Perla Batalla and Eclipse Quartet February 4, 2012
When I heard that Perla Batalla was commissioned to commemorate the fascinating and long-worded new exhibit “In Wonderland: The Surrealist Adventures of Women Artists in Mexico and the United States” I had to take a trip down Wilshire boulevard to hear surrealism put to words and music by one of my favorite singers. Ms. Batalla is not only a gifted singer but also a restless explorer of art and culture who is never afraid to try something new and challenging. Certainly surrealist art is not for everybody but seeing this exhibit might change a few minds that think art is something you completely understand the first time you glance at a canvas.
The show was opened by the excellent and not for the faint of heart Eclipse Quartet who played two extremely avant garde pieces by Meredith Monk and Ruth Crawford Seeger that expanded all sorts of musical boundaries and scales. While thought provoking and mind-expanding these pieces made me long for something more familiar and so it was I cheered mightily when Perla Batalla took her elegant bare-foot strides toward the microphone after an arresting percussive introduction by Pete Korpela.

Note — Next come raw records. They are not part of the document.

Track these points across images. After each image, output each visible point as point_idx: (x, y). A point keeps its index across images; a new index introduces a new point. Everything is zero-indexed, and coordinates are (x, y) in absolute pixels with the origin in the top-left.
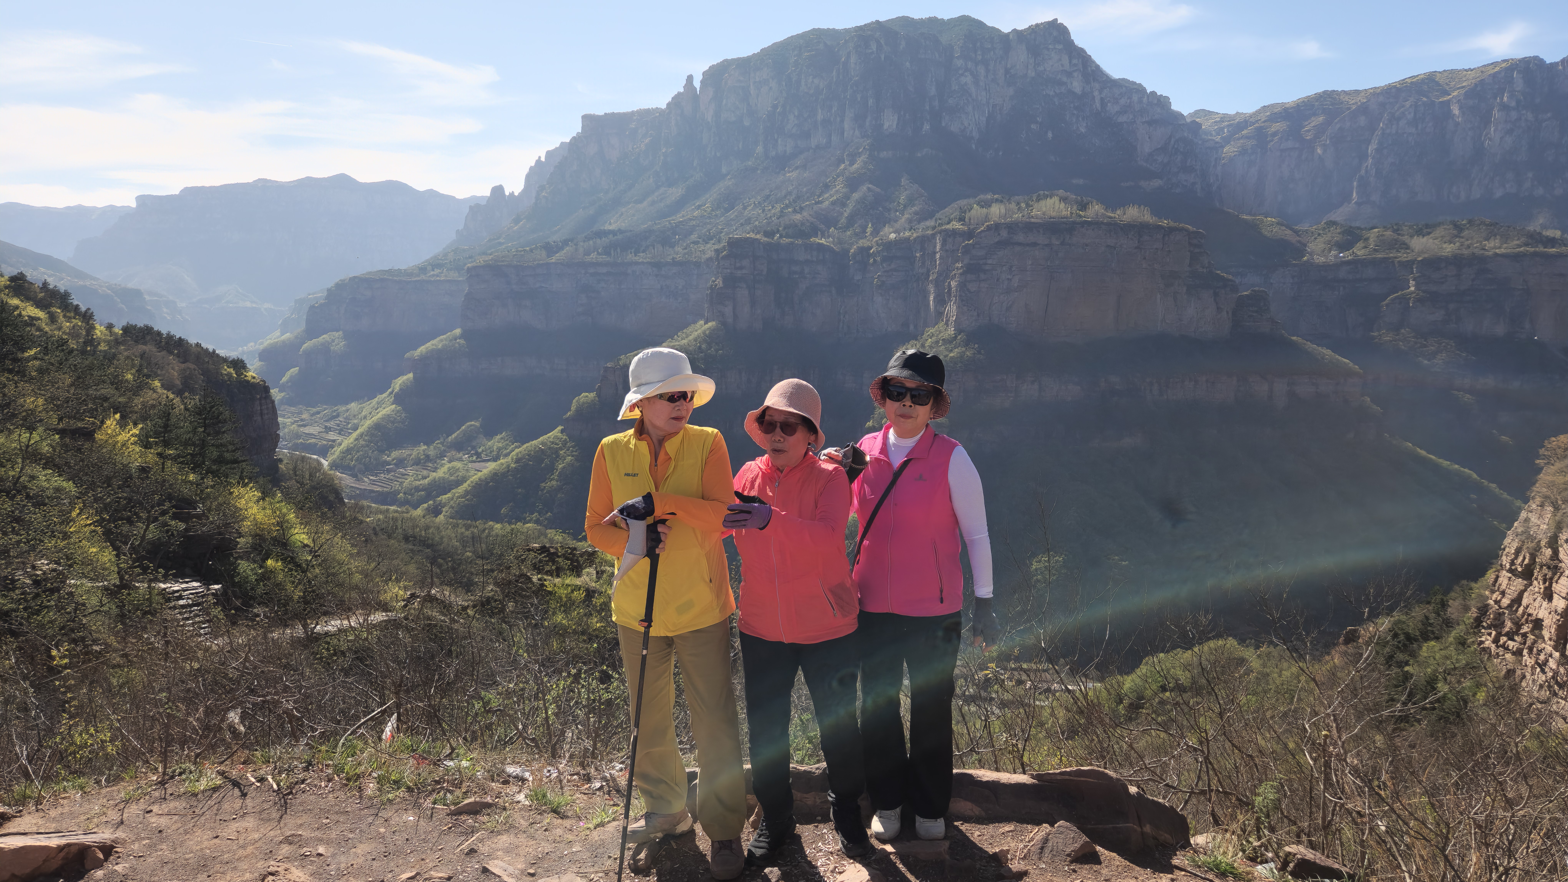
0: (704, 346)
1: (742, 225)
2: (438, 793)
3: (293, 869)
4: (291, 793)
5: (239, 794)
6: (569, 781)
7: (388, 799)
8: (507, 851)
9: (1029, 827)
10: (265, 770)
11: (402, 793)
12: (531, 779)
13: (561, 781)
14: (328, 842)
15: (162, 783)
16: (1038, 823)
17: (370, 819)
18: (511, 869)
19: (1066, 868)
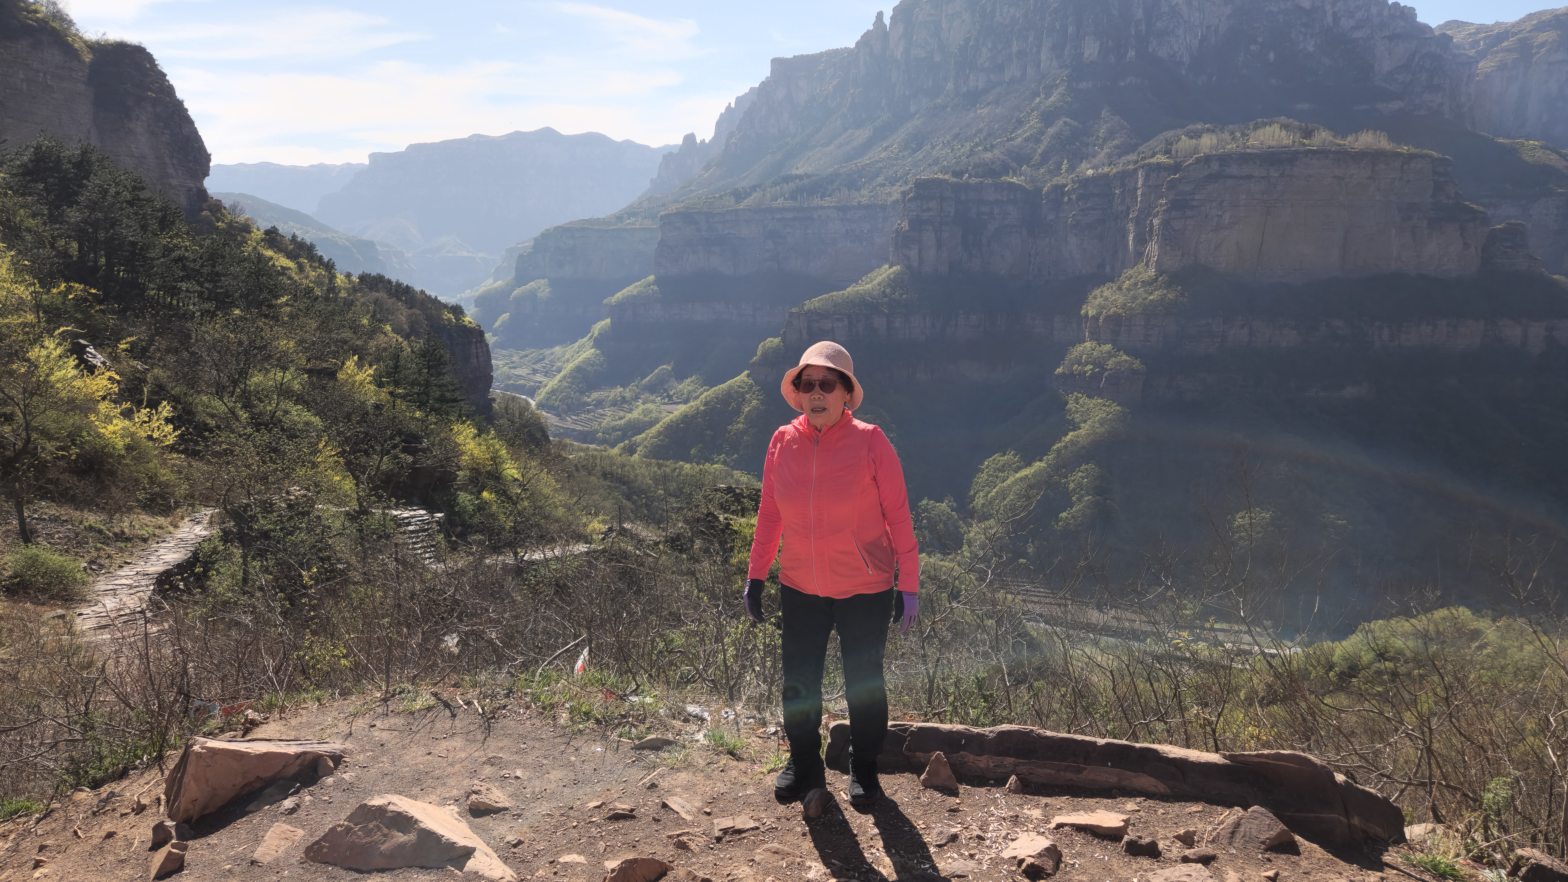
0: (888, 291)
1: (930, 165)
2: (624, 726)
3: (494, 790)
4: (494, 717)
5: (450, 714)
6: (745, 724)
7: (579, 730)
8: (686, 789)
9: (1219, 808)
10: (472, 694)
11: (591, 724)
12: (709, 719)
13: (737, 723)
14: (525, 767)
15: (385, 700)
16: (1230, 805)
17: (562, 747)
18: (688, 806)
19: (1260, 856)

She started with a lyrical and lovely set of songs from her Mestiza Album that were like a warm spell in winter. “Don’t Say You Did This To Me,” was sweetly familiar with accompaniment by David Batteau, the man who co-wrote (with Perla Batalla) all of the songs in the program. Dona Batalla was in fine voice and stretched it out a bit on the bittersweet “Cine de Llantos,” “Tears of the Sun…” and “Iberia” which seem expressly composed for her strong soprano voice that imbues passion into these songs of the melding of Latin and American cultures. An extremely fine band provided a strong platform for “the voice” with pianist John Beasley taking gorgeous jazz journeys throughout the concert.After this limbering up with some familiars Perla Batalla turned to some arresting new material that was
inspired by the exhibit and expressly created for this concert. In a rare treat the opening song was assisted by pop-music royalty in the accordion playing form of Van Dyke Parks who sprinkled some magic on the terrific “Mexican In Paris” that was evocative on several levels. This was followed by the mystical and deep “I Am (the Great Unreason) that demanded and got some powerhouse singing. The remaining material was mostly inspired by one of the great romances of the 20th century between the artists Diego Rivera and Frida Kahlo who seem to have charged Batalla-Batteau with musical romantic passion. “Diego My Destiny” was sung with an ache in the voice that expressed the deep but doomed Kahlo love for the untamable Senor Rivera but “Tell Me You Don’t Love Me Anymore” was one of those Batalla specialties that just broke your heart and made an entire concert hall imagine such a painful but deep love between the two. Amazing that in this scene of abstract expressionism I would find very real tears forming in my eyes. The finale returned us to happier times with the Eclipse Quartet joining Batalla and band on stage for a joyful tour of “My Blue House” which demonstrated the richness of the art and love that these Mexican lovebirds shared despite the greatest of obstacles.